**WHAT YOU SHOULD DO**
Wherever a line below holds the word "threads", copy that line.

**DATA FOR PROCESSING**

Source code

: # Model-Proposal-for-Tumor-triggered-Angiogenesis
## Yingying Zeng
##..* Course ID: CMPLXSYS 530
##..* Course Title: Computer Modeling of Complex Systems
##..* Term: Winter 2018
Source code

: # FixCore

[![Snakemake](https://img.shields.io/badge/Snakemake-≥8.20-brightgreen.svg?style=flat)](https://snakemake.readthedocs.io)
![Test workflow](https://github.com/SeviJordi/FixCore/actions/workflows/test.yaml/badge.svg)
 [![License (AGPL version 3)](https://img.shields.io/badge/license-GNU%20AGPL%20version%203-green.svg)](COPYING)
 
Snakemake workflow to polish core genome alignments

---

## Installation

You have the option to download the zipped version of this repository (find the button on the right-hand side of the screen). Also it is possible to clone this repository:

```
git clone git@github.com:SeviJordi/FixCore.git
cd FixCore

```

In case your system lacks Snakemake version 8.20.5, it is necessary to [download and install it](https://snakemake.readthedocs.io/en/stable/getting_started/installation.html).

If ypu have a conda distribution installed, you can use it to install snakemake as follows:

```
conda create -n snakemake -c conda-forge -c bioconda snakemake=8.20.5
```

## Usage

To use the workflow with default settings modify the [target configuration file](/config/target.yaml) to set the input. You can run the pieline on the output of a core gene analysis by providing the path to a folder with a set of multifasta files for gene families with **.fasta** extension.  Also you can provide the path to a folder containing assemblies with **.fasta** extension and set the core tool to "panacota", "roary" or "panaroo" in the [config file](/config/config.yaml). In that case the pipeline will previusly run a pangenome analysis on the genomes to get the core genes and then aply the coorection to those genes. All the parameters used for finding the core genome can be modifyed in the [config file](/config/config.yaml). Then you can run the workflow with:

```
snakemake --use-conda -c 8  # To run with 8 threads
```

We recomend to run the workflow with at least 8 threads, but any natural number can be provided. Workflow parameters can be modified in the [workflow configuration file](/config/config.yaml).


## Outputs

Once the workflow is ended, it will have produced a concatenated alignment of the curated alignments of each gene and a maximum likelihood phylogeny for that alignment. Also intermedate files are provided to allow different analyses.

**TASK RESULT**
snakemake --use-conda -c 8  # To run with 8 threads
We recomend to run the workflow with at least 8 threads, but any natural number can be provided. Workflow parameters can be modified in the [workflow configuration file](/config/config.yaml).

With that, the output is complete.